Si l’administration y voit un outil puissant pour cibler les contrôles, le Conseil d’État et l’APD alertent : manque de transparence, profilage sans indice de fraude, risques d’atteinte disproportionnée à la vie privée.
Lutter contre la fraude, oui — mais à quel prix pour les droits du contribuable ? L’équilibre déjà précaire entre efficacité des contrôles et protection des libertés des contribuables semble plus que jamais menacé.
On le sait, depuis quelque temps déjà, le mot d’ordre est le suivant : lutter de manière efficace contre la fraude fiscale. Dans le contexte actuel, cette lutte est d’autant plus importante que les finances sont dans le rouge.
Si l’objectif est évidemment louable, une question légitime se pose : à quel prix ?
La relation entre l’administration et les contribuables semble avoir de grandes difficultés à trouver son équilibre ; entre la mission d’utilité publique de l’une et les droits de l’autre, la balance ne cesse de se mouvoir mais semble pencher de plus en plus d’un côté au détriment de l’autre.
Cet équilibre est constamment remis en question par la pratique administrative, par la jurisprudence, mais également au sein de la Chambre des représentants. En effet, l’une des mesures actuellement discutées au sein de la Chambre concerne la mise en relation des données du Point de contact central (ci-après le « PCC ») avec celles de la datawarehouse.
Le fisc est loin d’être une institution complètement déconnectée de la réalité. Il dispose en effet de nombreux outils informatiques lui permettant de gérer les contrôles fiscaux de manière efficace. Un outil de plus pourrait voir le jour, lequel naîtrait du croisement des données du PCC et de la datawarehouse.
D’une part, dans le cadre du contrôle de la situation d’un contribuable : il peut être consulté par l’administration en cas d’indice de fraude uniquement.
D’autre part, dans le cadre de la perception de l’impôt : les receveurs ont accès à ces informations en tout temps.

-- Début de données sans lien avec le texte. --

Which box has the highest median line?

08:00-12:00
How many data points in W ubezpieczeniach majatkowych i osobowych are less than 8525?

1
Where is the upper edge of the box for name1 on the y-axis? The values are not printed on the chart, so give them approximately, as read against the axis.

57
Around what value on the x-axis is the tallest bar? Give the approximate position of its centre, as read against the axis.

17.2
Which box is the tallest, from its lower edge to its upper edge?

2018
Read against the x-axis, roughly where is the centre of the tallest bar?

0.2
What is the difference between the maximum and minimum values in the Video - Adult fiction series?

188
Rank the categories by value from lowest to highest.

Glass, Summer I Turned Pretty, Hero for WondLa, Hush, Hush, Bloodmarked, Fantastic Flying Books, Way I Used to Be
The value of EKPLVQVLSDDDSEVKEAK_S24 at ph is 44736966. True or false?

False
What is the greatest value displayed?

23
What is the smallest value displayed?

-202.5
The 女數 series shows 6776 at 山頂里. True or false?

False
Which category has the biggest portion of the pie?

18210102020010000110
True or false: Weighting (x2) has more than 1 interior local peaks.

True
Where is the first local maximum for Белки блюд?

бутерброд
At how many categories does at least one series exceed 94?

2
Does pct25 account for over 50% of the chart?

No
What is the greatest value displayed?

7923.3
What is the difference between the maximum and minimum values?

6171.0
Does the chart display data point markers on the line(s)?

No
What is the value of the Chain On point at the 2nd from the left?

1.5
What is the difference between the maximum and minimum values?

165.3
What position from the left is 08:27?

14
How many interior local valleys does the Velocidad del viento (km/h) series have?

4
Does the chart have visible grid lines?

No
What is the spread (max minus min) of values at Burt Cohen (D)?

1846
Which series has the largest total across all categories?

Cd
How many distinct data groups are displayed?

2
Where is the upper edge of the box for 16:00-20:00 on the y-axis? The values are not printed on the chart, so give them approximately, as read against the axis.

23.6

Ces deux outils sont utilisés par l’administration de manière indépendante, mais l’idée serait de croiser les données pour effectuer du datamining, du datamatching, du profilage. L’accès au PCC dans le cadre du contrôle de la situation du contribuable ne se ferait donc plus uniquement en cas d’indice de fraude, mais serait automatisé.
Cette mesure est justifiée par le contexte budgétaire que nous connaissons. Il s’agirait d’une manière de donner suite aux indications de la Cour des comptes.
Si cette mesure permet certes de réserver une suite aux recommandations de la Cour des comptes, qu’en est-il des remarques émises par d’autres autorités comme l’APD et le Conseil d’État ?
S’il est certain que les recommandations de la Cour des comptes doivent être sérieusement prises en compte par le monde politique, nous pouvons – à l’instar de l’APD et du Conseil d’État – néanmoins douter de la manière dont ces recommandations seront, en pratique, suivies et des conséquences qu’elles auront sur les droits du contribuable.
En effet, la lutte contre la fraude fiscale et le retour à un budget sain sont nécessaires, mais à quel prix et de quelle manière ? Doit-on faire tomber de nombreux garde-fous prévus pour protéger le contribuable des ingérences de l’administration dans sa vie privée ? Et ce, dans le contexte fiscal que nous connaissons, où l’administration dispose d’ores et déjà de nombreux pouvoirs ?
La balance semble être de moins en moins équilibrée.